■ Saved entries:
* * * * * * * * *
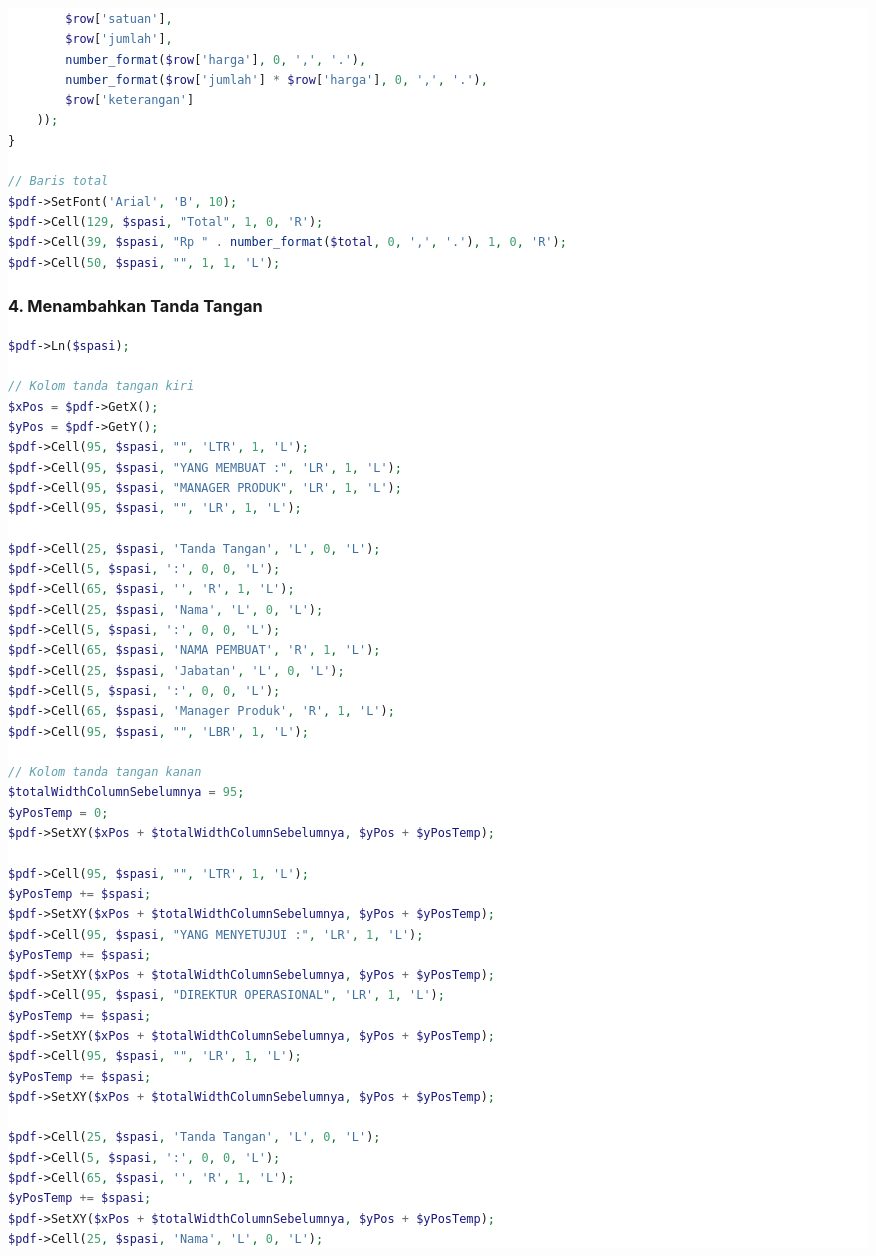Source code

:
 ```php
        $row['satuan'],
        $row['jumlah'],
        number_format($row['harga'], 0, ',', '.'),
        number_format($row['jumlah'] * $row['harga'], 0, ',', '.'),
        $row['keterangan']
    ));
}

// Baris total
$pdf->SetFont('Arial', 'B', 10);
$pdf->Cell(129, $spasi, "Total", 1, 0, 'R');
$pdf->Cell(39, $spasi, "Rp " . number_format($total, 0, ',', '.'), 1, 0, 'R');
$pdf->Cell(50, $spasi, "", 1, 1, 'L');
```

### 4. Menambahkan Tanda Tangan

```php
$pdf->Ln($spasi);

// Kolom tanda tangan kiri
$xPos = $pdf->GetX();
$yPos = $pdf->GetY();
$pdf->Cell(95, $spasi, "", 'LTR', 1, 'L');
$pdf->Cell(95, $spasi, "YANG MEMBUAT :", 'LR', 1, 'L');
$pdf->Cell(95, $spasi, "MANAGER PRODUK", 'LR', 1, 'L');
$pdf->Cell(95, $spasi, "", 'LR', 1, 'L');

$pdf->Cell(25, $spasi, 'Tanda Tangan', 'L', 0, 'L');
$pdf->Cell(5, $spasi, ':', 0, 0, 'L');
$pdf->Cell(65, $spasi, '', 'R', 1, 'L');
$pdf->Cell(25, $spasi, 'Nama', 'L', 0, 'L');
$pdf->Cell(5, $spasi, ':', 0, 0, 'L');
$pdf->Cell(65, $spasi, 'NAMA PEMBUAT', 'R', 1, 'L');
$pdf->Cell(25, $spasi, 'Jabatan', 'L', 0, 'L');
$pdf->Cell(5, $spasi, ':', 0, 0, 'L');
$pdf->Cell(65, $spasi, 'Manager Produk', 'R', 1, 'L');
$pdf->Cell(95, $spasi, "", 'LBR', 1, 'L');

// Kolom tanda tangan kanan
$totalWidthColumnSebelumnya = 95;
$yPosTemp = 0;
$pdf->SetXY($xPos + $totalWidthColumnSebelumnya, $yPos + $yPosTemp);

$pdf->Cell(95, $spasi, "", 'LTR', 1, 'L');
$yPosTemp += $spasi;
$pdf->SetXY($xPos + $totalWidthColumnSebelumnya, $yPos + $yPosTemp);
$pdf->Cell(95, $spasi, "YANG MENYETUJUI :", 'LR', 1, 'L');
$yPosTemp += $spasi;
$pdf->SetXY($xPos + $totalWidthColumnSebelumnya, $yPos + $yPosTemp);
$pdf->Cell(95, $spasi, "DIREKTUR OPERASIONAL", 'LR', 1, 'L');
$yPosTemp += $spasi;
$pdf->SetXY($xPos + $totalWidthColumnSebelumnya, $yPos + $yPosTemp);
$pdf->Cell(95, $spasi, "", 'LR', 1, 'L');
$yPosTemp += $spasi;
$pdf->SetXY($xPos + $totalWidthColumnSebelumnya, $yPos + $yPosTemp);

$pdf->Cell(25, $spasi, 'Tanda Tangan', 'L', 0, 'L');
$pdf->Cell(5, $spasi, ':', 0, 0, 'L');
$pdf->Cell(65, $spasi, '', 'R', 1, 'L');
$yPosTemp += $spasi;
$pdf->SetXY($xPos + $totalWidthColumnSebelumnya, $yPos + $yPosTemp);
$pdf->Cell(25, $spasi, 'Nama', 'L', 0, 'L');
```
* * * * * * * * *
■ Work order: With no pictures included, write out the entries exactly.

■ Exercise output:
Source code

:
 ```php
        $row['satuan'],
        $row['jumlah'],
        number_format($row['harga'], 0, ',', '.'),
        number_format($row['jumlah'] * $row['harga'], 0, ',', '.'),
        $row['keterangan']
    ));
}

// Baris total
$pdf->SetFont('Arial', 'B', 10);
$pdf->Cell(129, $spasi, "Total", 1, 0, 'R');
$pdf->Cell(39, $spasi, "Rp " . number_format($total, 0, ',', '.'), 1, 0, 'R');
$pdf->Cell(50, $spasi, "", 1, 1, 'L');
```

### 4. Menambahkan Tanda Tangan

```php
$pdf->Ln($spasi);

// Kolom tanda tangan kiri
$xPos = $pdf->GetX();
$yPos = $pdf->GetY();
$pdf->Cell(95, $spasi, "", 'LTR', 1, 'L');
$pdf->Cell(95, $spasi, "YANG MEMBUAT :", 'LR', 1, 'L');
$pdf->Cell(95, $spasi, "MANAGER PRODUK", 'LR', 1, 'L');
$pdf->Cell(95, $spasi, "", 'LR', 1, 'L');

$pdf->Cell(25, $spasi, 'Tanda Tangan', 'L', 0, 'L');
$pdf->Cell(5, $spasi, ':', 0, 0, 'L');
$pdf->Cell(65, $spasi, '', 'R', 1, 'L');
$pdf->Cell(25, $spasi, 'Nama', 'L', 0, 'L');
$pdf->Cell(5, $spasi, ':', 0, 0, 'L');
$pdf->Cell(65, $spasi, 'NAMA PEMBUAT', 'R', 1, 'L');
$pdf->Cell(25, $spasi, 'Jabatan', 'L', 0, 'L');
$pdf->Cell(5, $spasi, ':', 0, 0, 'L');
$pdf->Cell(65, $spasi, 'Manager Produk', 'R', 1, 'L');
$pdf->Cell(95, $spasi, "", 'LBR', 1, 'L');

// Kolom tanda tangan kanan
$totalWidthColumnSebelumnya = 95;
$yPosTemp = 0;
$pdf->SetXY($xPos + $totalWidthColumnSebelumnya, $yPos + $yPosTemp);

$pdf->Cell(95, $spasi, "", 'LTR', 1, 'L');
$yPosTemp += $spasi;
$pdf->SetXY($xPos + $totalWidthColumnSebelumnya, $yPos + $yPosTemp);
$pdf->Cell(95, $spasi, "YANG MENYETUJUI :", 'LR', 1, 'L');
$yPosTemp += $spasi;
$pdf->SetXY($xPos + $totalWidthColumnSebelumnya, $yPos + $yPosTemp);
$pdf->Cell(95, $spasi, "DIREKTUR OPERASIONAL", 'LR', 1, 'L');
$yPosTemp += $spasi;
$pdf->SetXY($xPos + $totalWidthColumnSebelumnya, $yPos + $yPosTemp);
$pdf->Cell(95, $spasi, "", 'LR', 1, 'L');
$yPosTemp += $spasi;
$pdf->SetXY($xPos + $totalWidthColumnSebelumnya, $yPos + $yPosTemp);

$pdf->Cell(25, $spasi, 'Tanda Tangan', 'L', 0, 'L');
$pdf->Cell(5, $spasi, ':', 0, 0, 'L');
$pdf->Cell(65, $spasi, '', 'R', 1, 'L');
$yPosTemp += $spasi;
$pdf->SetXY($xPos + $totalWidthColumnSebelumnya, $yPos + $yPosTemp);
$pdf->Cell(25, $spasi, 'Nama', 'L', 0, 'L');
```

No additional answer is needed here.